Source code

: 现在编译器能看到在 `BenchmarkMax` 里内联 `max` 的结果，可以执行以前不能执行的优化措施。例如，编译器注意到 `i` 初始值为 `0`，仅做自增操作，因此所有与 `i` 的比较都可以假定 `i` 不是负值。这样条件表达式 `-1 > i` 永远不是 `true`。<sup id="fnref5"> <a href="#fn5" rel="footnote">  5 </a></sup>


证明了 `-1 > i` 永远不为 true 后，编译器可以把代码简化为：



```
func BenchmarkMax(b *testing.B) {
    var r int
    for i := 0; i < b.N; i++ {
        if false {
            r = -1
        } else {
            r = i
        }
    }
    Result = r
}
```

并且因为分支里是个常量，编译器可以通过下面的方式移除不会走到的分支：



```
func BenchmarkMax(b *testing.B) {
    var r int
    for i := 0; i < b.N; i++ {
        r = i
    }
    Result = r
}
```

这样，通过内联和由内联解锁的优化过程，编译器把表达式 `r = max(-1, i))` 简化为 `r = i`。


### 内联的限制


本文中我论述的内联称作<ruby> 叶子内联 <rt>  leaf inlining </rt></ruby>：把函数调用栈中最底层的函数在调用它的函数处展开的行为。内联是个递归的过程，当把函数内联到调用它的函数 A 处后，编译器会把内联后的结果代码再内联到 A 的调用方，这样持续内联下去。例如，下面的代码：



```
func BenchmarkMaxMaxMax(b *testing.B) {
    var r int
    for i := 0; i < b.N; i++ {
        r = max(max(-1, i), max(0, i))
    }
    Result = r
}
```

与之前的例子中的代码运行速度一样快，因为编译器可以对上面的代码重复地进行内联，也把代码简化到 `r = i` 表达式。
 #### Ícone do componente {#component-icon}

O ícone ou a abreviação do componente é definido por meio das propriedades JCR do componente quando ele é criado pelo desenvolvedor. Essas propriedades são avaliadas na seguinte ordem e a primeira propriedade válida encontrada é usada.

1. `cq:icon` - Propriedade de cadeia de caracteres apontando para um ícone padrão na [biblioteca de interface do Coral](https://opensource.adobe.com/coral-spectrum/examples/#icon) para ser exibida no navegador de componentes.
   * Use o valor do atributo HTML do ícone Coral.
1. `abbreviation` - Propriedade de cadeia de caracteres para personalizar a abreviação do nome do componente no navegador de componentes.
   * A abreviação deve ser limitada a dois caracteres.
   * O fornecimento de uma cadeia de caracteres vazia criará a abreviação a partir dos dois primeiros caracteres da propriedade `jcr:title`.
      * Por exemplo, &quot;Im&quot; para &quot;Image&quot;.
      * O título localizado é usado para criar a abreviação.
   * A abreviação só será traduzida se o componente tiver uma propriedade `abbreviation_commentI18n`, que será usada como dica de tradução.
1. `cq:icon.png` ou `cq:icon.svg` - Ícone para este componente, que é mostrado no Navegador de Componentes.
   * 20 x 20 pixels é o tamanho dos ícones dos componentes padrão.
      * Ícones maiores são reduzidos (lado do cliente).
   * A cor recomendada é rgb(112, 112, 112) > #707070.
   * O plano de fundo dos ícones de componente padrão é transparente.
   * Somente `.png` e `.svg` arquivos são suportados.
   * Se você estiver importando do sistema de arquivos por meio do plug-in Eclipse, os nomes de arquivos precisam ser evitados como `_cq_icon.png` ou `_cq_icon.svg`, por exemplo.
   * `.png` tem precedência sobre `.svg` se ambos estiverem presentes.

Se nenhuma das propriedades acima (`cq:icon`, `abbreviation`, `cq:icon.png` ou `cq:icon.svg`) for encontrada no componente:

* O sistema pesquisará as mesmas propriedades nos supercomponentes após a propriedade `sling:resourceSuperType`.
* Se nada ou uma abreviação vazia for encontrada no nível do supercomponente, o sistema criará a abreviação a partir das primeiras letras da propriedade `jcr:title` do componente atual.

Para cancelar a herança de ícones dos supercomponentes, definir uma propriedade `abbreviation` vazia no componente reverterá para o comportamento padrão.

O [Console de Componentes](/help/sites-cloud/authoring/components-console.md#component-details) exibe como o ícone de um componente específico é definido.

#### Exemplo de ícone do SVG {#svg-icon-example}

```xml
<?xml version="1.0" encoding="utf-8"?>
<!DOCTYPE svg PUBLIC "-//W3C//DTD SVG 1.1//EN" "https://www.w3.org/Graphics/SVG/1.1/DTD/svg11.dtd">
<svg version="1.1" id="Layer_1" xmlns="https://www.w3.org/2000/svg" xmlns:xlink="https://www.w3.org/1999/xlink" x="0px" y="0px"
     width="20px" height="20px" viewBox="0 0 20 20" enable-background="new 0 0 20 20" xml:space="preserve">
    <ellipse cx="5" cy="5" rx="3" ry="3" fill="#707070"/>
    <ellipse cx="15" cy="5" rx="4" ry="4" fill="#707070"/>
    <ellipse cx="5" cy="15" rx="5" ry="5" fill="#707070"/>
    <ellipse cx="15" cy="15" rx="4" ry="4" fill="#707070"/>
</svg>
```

- - -

What the exercise asks - All lines in the records above with "arquivos" need to be found and copied.

Your solution -
   * Somente `.png` e `.svg` arquivos são suportados.
   * Se você estiver importando do sistema de arquivos por meio do plug-in Eclipse, os nomes de arquivos precisam ser evitados como `_cq_icon.png` ou `_cq_icon.svg`, por exemplo.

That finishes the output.